I proposed Make the stable API-ABI usable on the python-dev list. The idea is to add PyTuple_GET_ITEM() (for example) to the limited C API but declared as a function call. Later, if enough extension modules are compatible with the extended limited C API, make it the default.
In July, I created the pythoncapi website to collect issues of the current C API, list things to avoid in new functions like borrowed references, and start to design a new better C API.
In September, Antonio Cuni wrote Inside cpyext: Why emulating CPython C API is so Hard article.
In February, I sent Update on CPython header files reorganization to the capi-sig list.
- Include/: limited C API
- Include/cpython/: CPython C API
- Include/internal/: CPython internal C API
In March, I modified the Python debug build to make its ABI compatible with the release build ABI: What’s New In Python 3.8: Debug build uses the same ABI as release build.
In May, I gave a lightning talk Status of the stable API and ABI in Python 3.8, at the Language Summit (during Pycon US 2019):
- Convert macros to static inline functions
- Install the internal C API
- Debug build now ABI compatible with the release build ABI
- Getting rid of global variables
By the way, see my Split Include/ directory in Python 3.8 article: I converted many macros in Python 3.8.
In July, the HPy project was created during EuroPython at Basel. There was an informal meeting which included core developers of PyPy (Antonio, Armin and Ronan), CPython (Victor Stinner and Mark Shannon) and Cython (Stefan Behnel).
In December, Antonio, Armin and Ronan had a small internal sprint to kick-off the development of HPy: HPy kick-off sprint report
I proposed PEP: Modify the C API to hide implementation details on the python-dev list. The main idea is to provide a new optimized Python runtime which is backward incompatible on purpose, and continue to ship the regular runtime which is fully backward compatible.

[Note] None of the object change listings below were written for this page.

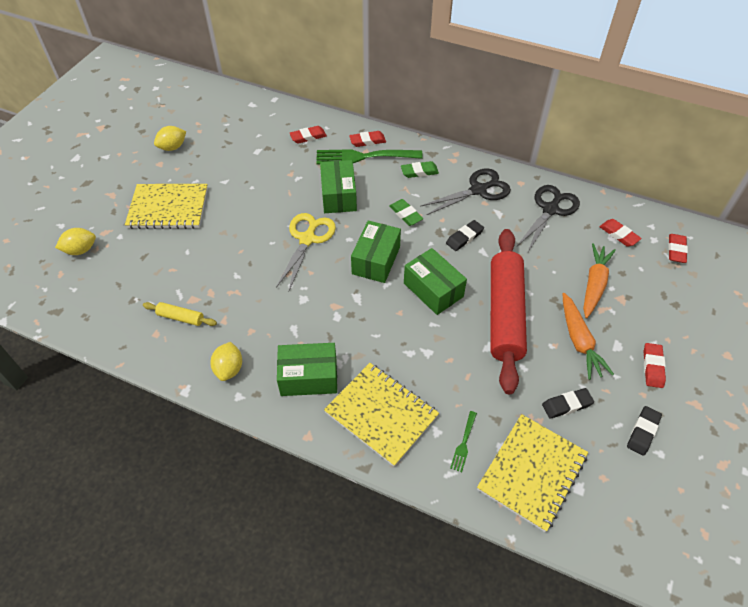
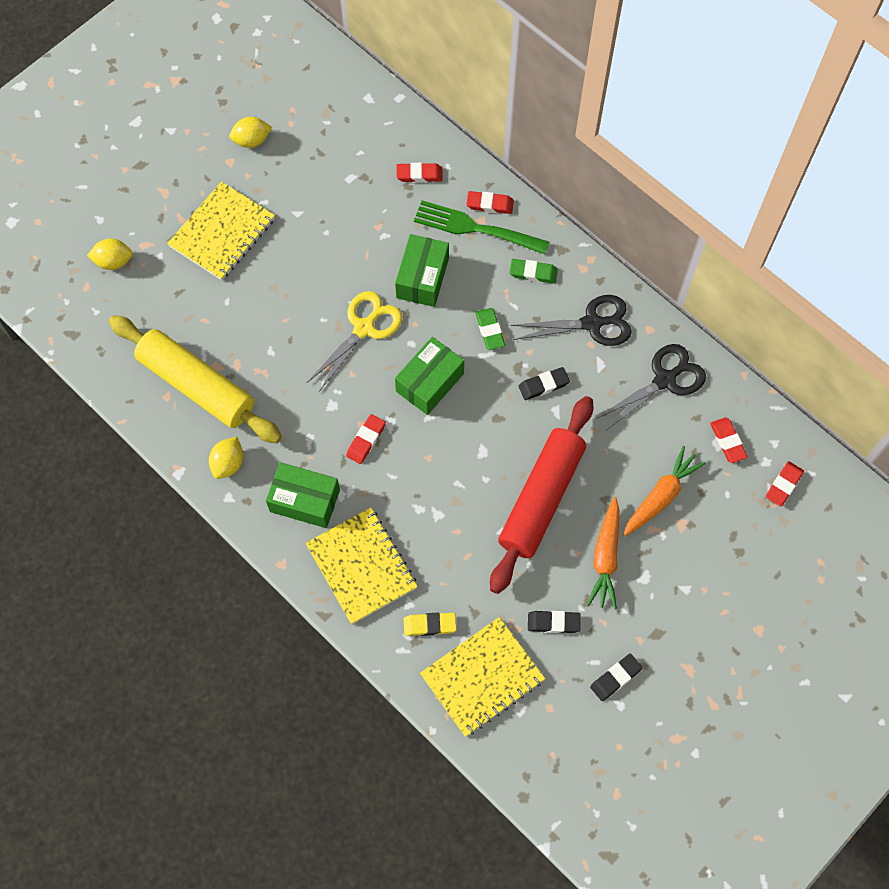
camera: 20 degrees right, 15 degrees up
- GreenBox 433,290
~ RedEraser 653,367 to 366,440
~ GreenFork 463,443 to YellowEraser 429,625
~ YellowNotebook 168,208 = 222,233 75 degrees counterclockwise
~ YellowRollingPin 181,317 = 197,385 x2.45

I wrote PEP 620 -- Hide implementation details from the C API and proposed the PEP to python-dev. This PEP is my 3rd attempt to fix the C API: I rewrote it from scratch. Python now distributes a new pythoncapi_compat.h header and a process is defined to reduce the number of broken C extensions when introducing C API incompatible changes listed in this PEP.
I created the pythoncapi_compat project: header file providing new C API functions to old Python versions using static inline functions.
I wrote a new upgrade_pythoncapi.py script to add Python 3.10 support to an extension module without losing support with Python 2.7. I sent New script: add Python 3.10 support to your C extensions without losing Python 3.6 support to the capi-sig list.
The pythoncapi_compat project got its first users (bitarray, immutables, python-zstandard)! It proves that the project is useful and needed.
I collaborated with the HPy project to create a manifesto explaining how the C API prevents to optimize CPython and makes the CPython C API inefficient on PyPy. It is still a draft.